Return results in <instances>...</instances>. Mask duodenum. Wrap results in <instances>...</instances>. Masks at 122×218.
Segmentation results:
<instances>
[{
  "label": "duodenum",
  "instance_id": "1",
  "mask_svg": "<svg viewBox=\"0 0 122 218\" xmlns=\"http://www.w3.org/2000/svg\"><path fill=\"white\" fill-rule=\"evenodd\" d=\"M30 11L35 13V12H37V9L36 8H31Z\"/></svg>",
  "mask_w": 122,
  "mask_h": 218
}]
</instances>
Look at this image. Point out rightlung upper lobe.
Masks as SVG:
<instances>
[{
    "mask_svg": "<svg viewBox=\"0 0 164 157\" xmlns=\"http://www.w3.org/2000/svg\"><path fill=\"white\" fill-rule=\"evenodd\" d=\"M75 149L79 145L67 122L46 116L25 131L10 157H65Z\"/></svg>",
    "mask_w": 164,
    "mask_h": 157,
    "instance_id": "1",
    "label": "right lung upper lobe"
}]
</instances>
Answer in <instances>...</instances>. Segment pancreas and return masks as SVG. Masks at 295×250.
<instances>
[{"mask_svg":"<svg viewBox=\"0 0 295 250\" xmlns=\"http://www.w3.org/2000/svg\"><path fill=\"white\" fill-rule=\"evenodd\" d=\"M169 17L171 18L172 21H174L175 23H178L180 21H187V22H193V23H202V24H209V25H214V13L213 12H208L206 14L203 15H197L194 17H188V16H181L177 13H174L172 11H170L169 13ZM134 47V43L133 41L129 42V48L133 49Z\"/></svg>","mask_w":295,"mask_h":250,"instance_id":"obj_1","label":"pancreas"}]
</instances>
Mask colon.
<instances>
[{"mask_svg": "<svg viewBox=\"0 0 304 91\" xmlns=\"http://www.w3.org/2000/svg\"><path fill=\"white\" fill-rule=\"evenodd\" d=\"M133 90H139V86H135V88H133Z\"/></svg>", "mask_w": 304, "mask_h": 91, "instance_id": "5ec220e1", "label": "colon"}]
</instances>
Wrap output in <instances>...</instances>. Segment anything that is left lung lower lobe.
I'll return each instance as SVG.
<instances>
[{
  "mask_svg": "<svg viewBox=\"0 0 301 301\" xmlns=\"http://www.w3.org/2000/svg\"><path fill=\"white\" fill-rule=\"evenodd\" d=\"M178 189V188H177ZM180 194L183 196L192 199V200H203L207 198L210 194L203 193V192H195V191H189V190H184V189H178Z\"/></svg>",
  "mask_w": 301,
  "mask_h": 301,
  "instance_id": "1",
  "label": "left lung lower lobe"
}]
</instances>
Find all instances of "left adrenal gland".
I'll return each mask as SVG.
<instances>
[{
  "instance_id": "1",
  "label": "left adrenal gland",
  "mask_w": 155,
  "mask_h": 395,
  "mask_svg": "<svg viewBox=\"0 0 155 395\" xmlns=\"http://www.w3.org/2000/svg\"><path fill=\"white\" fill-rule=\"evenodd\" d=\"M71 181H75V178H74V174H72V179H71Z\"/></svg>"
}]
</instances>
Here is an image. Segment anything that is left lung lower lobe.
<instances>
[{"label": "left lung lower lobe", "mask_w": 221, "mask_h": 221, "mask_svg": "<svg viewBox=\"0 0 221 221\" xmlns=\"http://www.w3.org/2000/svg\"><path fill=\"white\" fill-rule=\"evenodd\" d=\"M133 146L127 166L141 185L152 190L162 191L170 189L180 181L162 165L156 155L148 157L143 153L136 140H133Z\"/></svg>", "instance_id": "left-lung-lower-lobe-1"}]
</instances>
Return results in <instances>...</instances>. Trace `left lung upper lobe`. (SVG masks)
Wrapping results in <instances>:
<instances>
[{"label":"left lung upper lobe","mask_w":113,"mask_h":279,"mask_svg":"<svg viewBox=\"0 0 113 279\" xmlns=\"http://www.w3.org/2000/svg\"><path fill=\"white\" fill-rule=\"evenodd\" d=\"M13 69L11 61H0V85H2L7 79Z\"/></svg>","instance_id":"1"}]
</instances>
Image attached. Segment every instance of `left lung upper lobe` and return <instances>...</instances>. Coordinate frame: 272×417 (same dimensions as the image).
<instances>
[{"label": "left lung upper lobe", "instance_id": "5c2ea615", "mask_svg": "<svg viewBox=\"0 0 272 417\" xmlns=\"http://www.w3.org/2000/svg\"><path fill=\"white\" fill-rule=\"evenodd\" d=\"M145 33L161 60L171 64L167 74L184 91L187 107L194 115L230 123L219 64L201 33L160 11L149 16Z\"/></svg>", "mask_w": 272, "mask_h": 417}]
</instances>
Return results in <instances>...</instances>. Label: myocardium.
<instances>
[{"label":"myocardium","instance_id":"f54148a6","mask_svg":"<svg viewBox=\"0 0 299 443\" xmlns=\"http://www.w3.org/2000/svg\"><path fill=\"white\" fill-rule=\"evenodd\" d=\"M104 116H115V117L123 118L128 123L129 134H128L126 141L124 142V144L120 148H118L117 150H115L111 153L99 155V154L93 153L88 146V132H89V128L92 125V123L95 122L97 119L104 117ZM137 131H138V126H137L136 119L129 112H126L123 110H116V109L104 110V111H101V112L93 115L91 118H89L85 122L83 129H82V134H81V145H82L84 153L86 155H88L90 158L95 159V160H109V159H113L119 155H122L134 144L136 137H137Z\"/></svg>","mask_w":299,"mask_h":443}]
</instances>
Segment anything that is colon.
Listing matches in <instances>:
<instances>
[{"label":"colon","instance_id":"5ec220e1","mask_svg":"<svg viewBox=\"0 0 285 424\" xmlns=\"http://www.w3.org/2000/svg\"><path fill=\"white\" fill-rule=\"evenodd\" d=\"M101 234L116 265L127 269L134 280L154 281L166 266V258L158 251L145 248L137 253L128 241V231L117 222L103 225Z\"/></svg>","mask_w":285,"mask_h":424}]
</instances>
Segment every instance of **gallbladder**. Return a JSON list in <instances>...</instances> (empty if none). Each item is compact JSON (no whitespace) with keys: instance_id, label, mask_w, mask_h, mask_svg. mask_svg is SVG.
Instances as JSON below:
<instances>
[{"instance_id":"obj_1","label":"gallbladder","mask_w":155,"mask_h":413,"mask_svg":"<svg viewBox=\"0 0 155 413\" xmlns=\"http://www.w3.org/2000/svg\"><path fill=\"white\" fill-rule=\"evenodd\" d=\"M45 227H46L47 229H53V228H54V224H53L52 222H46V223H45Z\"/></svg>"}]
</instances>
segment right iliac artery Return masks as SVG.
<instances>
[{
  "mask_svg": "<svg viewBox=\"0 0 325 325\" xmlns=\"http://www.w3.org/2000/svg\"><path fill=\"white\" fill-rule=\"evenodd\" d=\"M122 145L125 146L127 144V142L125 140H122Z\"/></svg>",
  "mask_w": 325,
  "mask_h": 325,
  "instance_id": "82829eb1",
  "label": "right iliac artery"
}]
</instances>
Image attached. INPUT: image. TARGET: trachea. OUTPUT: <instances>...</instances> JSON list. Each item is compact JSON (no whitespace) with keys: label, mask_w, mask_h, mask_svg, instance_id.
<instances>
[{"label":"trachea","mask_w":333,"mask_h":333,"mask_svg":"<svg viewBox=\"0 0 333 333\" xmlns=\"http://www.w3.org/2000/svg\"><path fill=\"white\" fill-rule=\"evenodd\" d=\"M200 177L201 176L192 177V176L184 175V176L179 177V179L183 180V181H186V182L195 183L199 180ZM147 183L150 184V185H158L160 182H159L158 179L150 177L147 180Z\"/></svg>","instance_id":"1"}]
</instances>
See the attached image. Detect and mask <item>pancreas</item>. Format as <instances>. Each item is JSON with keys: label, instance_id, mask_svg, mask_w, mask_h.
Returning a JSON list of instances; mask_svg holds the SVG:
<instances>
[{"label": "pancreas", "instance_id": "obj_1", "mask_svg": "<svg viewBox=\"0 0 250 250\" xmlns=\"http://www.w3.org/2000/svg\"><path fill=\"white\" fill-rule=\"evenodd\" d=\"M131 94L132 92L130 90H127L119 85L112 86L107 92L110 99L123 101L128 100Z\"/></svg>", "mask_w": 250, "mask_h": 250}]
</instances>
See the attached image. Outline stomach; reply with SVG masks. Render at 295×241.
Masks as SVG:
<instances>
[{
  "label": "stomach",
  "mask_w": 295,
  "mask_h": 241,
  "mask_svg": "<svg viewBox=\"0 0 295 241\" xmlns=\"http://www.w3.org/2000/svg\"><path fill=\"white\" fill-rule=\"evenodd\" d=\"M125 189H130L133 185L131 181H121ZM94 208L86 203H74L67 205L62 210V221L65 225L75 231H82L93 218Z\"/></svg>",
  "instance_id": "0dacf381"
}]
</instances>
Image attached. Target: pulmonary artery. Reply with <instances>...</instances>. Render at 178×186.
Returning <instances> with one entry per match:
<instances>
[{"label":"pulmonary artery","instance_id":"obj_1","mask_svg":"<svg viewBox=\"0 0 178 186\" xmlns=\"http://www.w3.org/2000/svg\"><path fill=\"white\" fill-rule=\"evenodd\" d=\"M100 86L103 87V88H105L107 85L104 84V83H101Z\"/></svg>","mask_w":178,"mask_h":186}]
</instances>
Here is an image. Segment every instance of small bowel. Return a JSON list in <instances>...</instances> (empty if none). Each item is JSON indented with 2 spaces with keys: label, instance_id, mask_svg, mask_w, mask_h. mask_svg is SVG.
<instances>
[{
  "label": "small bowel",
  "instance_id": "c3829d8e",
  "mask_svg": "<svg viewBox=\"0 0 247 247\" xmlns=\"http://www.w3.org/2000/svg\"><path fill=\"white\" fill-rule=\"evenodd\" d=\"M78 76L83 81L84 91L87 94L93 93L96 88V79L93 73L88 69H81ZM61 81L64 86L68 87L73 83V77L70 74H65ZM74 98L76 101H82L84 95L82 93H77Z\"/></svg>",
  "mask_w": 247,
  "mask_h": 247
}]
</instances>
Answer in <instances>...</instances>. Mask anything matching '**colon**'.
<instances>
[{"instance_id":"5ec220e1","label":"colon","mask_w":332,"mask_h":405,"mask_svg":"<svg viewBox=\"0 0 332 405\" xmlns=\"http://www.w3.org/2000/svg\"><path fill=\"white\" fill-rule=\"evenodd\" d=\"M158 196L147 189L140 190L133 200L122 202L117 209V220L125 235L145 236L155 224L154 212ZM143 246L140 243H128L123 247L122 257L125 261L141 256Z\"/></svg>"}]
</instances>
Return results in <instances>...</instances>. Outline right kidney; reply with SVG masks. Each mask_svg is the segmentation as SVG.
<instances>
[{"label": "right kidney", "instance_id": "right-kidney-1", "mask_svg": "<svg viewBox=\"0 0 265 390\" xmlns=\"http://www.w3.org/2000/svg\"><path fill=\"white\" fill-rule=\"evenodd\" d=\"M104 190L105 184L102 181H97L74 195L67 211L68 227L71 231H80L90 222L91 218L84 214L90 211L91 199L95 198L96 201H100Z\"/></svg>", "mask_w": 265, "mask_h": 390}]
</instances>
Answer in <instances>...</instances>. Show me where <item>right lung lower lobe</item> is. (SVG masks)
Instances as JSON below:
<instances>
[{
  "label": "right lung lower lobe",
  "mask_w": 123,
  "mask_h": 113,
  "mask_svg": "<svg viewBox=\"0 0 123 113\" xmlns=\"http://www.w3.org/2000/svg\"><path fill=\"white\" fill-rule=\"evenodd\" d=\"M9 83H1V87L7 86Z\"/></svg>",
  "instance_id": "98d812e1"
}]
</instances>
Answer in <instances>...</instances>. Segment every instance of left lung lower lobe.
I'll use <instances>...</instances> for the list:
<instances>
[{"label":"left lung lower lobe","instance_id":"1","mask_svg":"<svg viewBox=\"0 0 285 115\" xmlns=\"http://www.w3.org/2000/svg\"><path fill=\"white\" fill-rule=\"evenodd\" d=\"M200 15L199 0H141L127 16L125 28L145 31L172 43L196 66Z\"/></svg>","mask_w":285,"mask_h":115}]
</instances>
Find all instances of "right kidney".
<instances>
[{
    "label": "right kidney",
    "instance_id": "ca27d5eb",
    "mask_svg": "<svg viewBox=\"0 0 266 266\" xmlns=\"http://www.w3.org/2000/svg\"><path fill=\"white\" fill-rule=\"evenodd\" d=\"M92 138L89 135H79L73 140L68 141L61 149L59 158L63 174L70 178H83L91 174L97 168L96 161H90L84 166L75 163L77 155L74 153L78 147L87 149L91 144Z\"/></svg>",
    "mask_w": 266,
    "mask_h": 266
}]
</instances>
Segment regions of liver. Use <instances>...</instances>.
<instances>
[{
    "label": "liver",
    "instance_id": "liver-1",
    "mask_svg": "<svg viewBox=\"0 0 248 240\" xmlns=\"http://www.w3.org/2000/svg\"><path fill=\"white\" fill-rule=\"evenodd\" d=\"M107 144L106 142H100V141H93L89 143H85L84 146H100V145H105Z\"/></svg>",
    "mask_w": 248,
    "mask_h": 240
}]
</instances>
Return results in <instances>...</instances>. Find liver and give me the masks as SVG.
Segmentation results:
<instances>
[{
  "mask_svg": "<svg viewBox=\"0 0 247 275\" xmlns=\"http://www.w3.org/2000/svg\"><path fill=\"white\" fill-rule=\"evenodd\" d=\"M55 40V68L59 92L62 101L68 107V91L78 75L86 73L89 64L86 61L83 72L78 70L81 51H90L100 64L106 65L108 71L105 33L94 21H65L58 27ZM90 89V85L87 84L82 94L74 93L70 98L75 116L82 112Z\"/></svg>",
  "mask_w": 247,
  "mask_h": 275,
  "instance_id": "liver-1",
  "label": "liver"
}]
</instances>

● **Exercise requirements**
Copy out every line above that contains the word "Answer".

● **Reply to the task**
Answer in <instances>...</instances>. Segment pancreas and return masks as SVG. Masks at 295×250.
Answer in <instances>...</instances>. Mask anything matching '**colon**'.
Answer in <instances>...</instances>. Show me where <item>right lung lower lobe</item> is. (SVG masks)
Answer in <instances>...</instances>. Segment every instance of left lung lower lobe.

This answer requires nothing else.